Çavuşoğlu, kamuoyu yoklamaları ve kendi öngörülerinin seçim sonuçlarına yansıdığına dikkati çekerek, şunları kaydetti:
"Çok ilginç bir seçim çünkü farklı görüşlerin sandığa yansıdığını görüyoruz. Bunlardan bir tanesi ırkçı partilere olan desteğin artması. Yani yabancı düşmanı, göçmen düşmanı aynı şekilde İslamofobik, anti-semitik partilere Avrupa halklarının desteği artmış görünüyor. Bu gerçekten Avrupa değerlerini kökten tehdit ediyor ve Avrupa kurumlarının kuruluş amaçlarıyla da çelişiyor. Diğer bir trend ise AB'nin kendisine karşı olan siyasi partilere halkların desteğinin arttığını görüyoruz. Üçüncü bir trendde ise AB'nin şu andaki mevcut yapısına tepki gösteren ya da karşı olan siyasi partilere de desteğinin arttığını görüyoruz."
- "Önemli olan merkez partilerin nasıl duruş sergileyeceğidir"
Bakan Çavuşoğlu, Avrupa'nın lokomotifi olan iki önemli ülke Almanya ve Fransa'da federal bir AB istendiğini ancak seçim sonuçlarına bakıldığı zaman Fransa'da aşırı sağcı partinin, Almanya'da ise Avro Bölgesi'ne karşı olan partinin oylarını arttırdığını belirtti.

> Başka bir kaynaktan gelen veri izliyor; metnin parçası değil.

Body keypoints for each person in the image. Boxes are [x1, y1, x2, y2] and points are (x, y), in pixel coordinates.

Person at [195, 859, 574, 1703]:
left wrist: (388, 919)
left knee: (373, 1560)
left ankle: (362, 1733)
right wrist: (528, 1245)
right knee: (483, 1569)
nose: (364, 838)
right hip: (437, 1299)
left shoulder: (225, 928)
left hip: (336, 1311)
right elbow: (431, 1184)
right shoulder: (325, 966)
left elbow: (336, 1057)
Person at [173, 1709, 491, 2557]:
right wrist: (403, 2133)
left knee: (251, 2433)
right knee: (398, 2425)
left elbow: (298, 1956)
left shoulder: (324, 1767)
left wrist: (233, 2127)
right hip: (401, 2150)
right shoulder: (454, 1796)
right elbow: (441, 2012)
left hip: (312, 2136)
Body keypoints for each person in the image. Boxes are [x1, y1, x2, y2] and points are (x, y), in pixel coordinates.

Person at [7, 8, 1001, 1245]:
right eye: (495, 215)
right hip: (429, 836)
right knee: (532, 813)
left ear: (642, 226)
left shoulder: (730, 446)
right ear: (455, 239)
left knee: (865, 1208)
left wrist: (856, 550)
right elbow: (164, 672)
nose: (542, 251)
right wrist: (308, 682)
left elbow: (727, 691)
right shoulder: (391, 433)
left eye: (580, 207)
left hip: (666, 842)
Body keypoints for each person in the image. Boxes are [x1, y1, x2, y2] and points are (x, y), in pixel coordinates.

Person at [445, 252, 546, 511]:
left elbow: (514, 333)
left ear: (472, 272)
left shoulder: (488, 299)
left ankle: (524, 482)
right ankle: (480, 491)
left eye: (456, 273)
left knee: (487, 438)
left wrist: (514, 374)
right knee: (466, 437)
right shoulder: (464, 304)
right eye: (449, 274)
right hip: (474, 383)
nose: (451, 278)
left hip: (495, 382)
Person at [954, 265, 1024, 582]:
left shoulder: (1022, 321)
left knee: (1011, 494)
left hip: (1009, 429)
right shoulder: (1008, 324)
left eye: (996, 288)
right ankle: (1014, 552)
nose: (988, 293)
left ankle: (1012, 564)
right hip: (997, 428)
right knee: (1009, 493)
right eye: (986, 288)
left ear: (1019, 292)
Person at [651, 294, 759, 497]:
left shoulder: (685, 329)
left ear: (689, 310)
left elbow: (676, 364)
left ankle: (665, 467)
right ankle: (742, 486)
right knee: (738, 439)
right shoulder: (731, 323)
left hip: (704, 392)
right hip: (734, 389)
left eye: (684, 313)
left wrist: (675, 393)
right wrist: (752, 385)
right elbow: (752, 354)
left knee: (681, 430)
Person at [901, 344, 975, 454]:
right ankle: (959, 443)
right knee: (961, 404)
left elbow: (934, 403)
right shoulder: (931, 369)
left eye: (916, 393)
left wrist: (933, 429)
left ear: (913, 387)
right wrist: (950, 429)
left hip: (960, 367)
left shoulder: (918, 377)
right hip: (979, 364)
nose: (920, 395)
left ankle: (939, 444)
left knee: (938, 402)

Fransa ve Almanya'nın AB dengesini nasıl götüreceği konusunda soru işaretleri doğduğu değerlendirmesinde bulunan Çavuşoğlu, şu ifadeleri kullandı:
"Bu seçim sonuçlarının tamamen Türkiye'nin AB'ye üyeliği çerçevesinde değerlendirilmesi ya da bağlantı kurulması aslında bazı gerçekleri görmemize engel olabilir. Bu seçimleri AB'nin kendi politikaları ve geleceği açısından değerlendirmek lazım. Aşırı partilere her zaman akım olabilir. Bazen yükseliş oluyor sonra tekrar duruluyor. Mesela Avusturya'da bu akım yavaş yavaş geriye doğru gidiyor. Burada önemli olan merkez partilerin nasıl duruş sergileyeceğidir."
Çavuşoğlu, Avrupa'daki merkez partilerin ve liderlerinin de güçlü bir duruş sergileyemediğini vurgulayarak, "Kaybettikleri oyu alabilmek için ırkçı partiler, radikal partilerin ya da marjinal görüşlü partilerin söylem ve eylemlerine girmeye başladılar. Esas zaafiyet burada başlıyor" dedi.
Öte yandan, AP seçim sonuçlarının AB için kısa vadede sonuçlar doğurmayacağının altını çizen Çavuşoğlu, "Ancak bunlar bir sinyaldir ve uyarıdır. Merkez partiler bu uyarıları alıp, AB'nin yaşadığı krizin fırsata nasıl dönüştürüleceğine kafa yorarlarsa ve de Avrupa değerlerini savunurken güçlü bir duruş gösterebilirse bu sürecin geçici olduğunu görebiliriz" diye konuştu.